How to not quit your career when Git (via Visual Studio) adds <<<< HEAD into your code – 094

I studied Shotokan Karate for 20 years. At the start of each class, you’d say the Dojo Kun. At the beginning, I viewed the sayings as the rules of engagement, similar to FIFA laws. But over the years and decades, it starts to bleed into your subconscious as a way of viewing other situations in life. The most important of these rules is the last, “Refrain from violent behavior.”  The idea is you’re supposed to avoid any fights, etc. at all costs. Because of this philosophy, I have argued that karate is really the study of non-violence. I could go on and on about the importance of the only winning fight is the one that isn’t started, there’s no such thing as a first punch in karate, and so forth.

The first time I saw <<< HEAD and >>>> branch-name edited into my code*, my coffee mug went flying across the room.
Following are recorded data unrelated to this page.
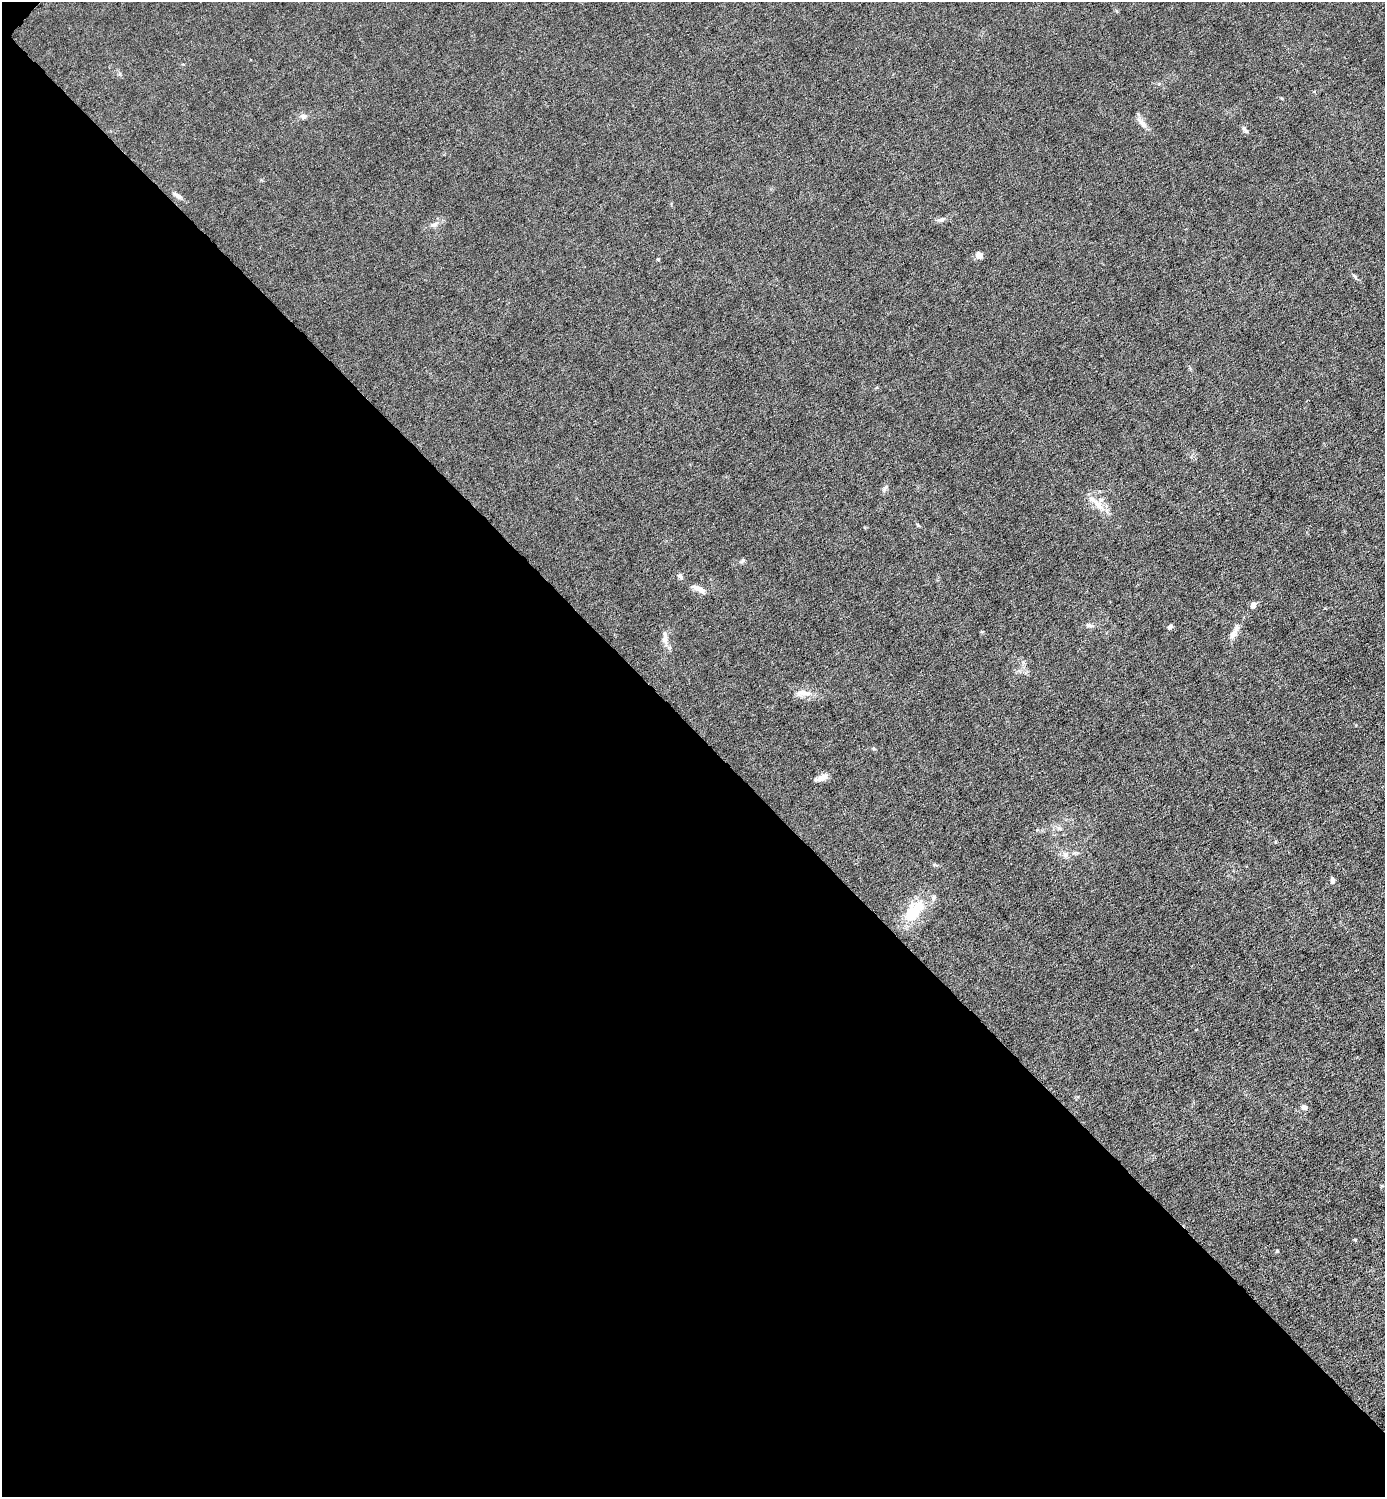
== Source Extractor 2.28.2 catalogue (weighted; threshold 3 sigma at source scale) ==
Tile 9 of 4 x 4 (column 1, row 3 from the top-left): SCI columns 153-1535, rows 1496-2990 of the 5980 x 5980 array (HDU 1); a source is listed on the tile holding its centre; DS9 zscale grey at full resolution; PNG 1387 x 1499 px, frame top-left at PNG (2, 2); no overlay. Shown black and unused: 51% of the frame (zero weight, under 6 of 12 exposures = <1% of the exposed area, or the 3 px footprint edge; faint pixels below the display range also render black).
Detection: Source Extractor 2.28.2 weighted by HDU 2 'WHT'; one run over the whole footprint, this tile lists its part. Background 0.0152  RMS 0.0031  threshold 0.0127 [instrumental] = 3 sigma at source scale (4.09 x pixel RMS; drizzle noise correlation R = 1.36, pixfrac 0.8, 0.05/0.05 arcsec/px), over >= 5 px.
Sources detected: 29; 2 inside a brighter listed object's ellipse — not listed separately; the other 27 listed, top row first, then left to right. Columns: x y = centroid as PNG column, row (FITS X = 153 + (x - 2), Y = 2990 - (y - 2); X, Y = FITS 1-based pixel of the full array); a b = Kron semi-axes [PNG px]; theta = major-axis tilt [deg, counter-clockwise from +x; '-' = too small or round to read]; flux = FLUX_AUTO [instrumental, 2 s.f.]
Today’s tip is a walkthrough of resolving a merge conflict from within Visual Studio. We’ll cover command line in upcoming tips. Must… pace… self…

Suppose you have some existing output text in our ConsoleApplication in master. And you’re going to merge in text from a branch called decorations that also includes output text. Because both branches have changes in the same section, you’ll get a merge conflict. Let’s see how Visual Studio 2017 handles it.

First, do everything as shown in previous tips…

merging from decorations into master

But this time when you hit Merge, you’ll see the following

Merge in Progress - Conflicts: 1 message

Take a deep breath.

Now take another deep breath.

Resist the temptation to “fix” your code by removing the <<< HEAD and >>> decorations modifications. Let your build errors light up like rush hour traffic in your VS code margin gutter thingy.

Now click Conflicts: 1

You’ll be given an option to either Merge or simply take either the code from decorations or master w/o “merging”

Merge button for a conflicting file

Clicking the Merge button will take make use of that <<<< HEAD and >>> decorations gobbledygook by presenting you with a merge tool (in this case presented within VS).

Suppose you want both changes. You can click the checkboxes on both sides and you’ll see the result in the bottom screen.

VS merge tool

Notice how the resulting merge shows the Console.WriteLine() at the wrong location, which makes sense. The two code blocks were merged in a way that makes sense.

The bottom window is editable. A quick cut and paste puts the WriteLine() before the ReadLine() so it can be seen before the keypress to exit.

editing the resulting window screen

Hit Save and then hit Accept Merge at the top of the merge tool

Accept Merge button at the top of merge tool

And yet another button!! O_O

Now back in Team Explorer, click Commit Merge.

Commit Merge

Finally, we’re going to finish the merge by typing in a custom commit message and clicking Commit Staged

committing the merge with a custom message

And now when you view history, you’ll see the merge into master.

History - master w merge from decorations

*What I’ve realized from learning RoR and Node.js last year is that when you’re not using a full end-to-end IDE (e.g. text editors like atom, vi, sublime, etc.) you need another way to communicate changes and other sort of “metadata.” Hence the content of the code is modified, e.g. adding the <<<< HEAD directly into the file or adding a readme.md file to your repo (which doesn’t participate in the build). Once you start to know the backstory why things are the way they are, the world becomes a lot safer for coffee mugs.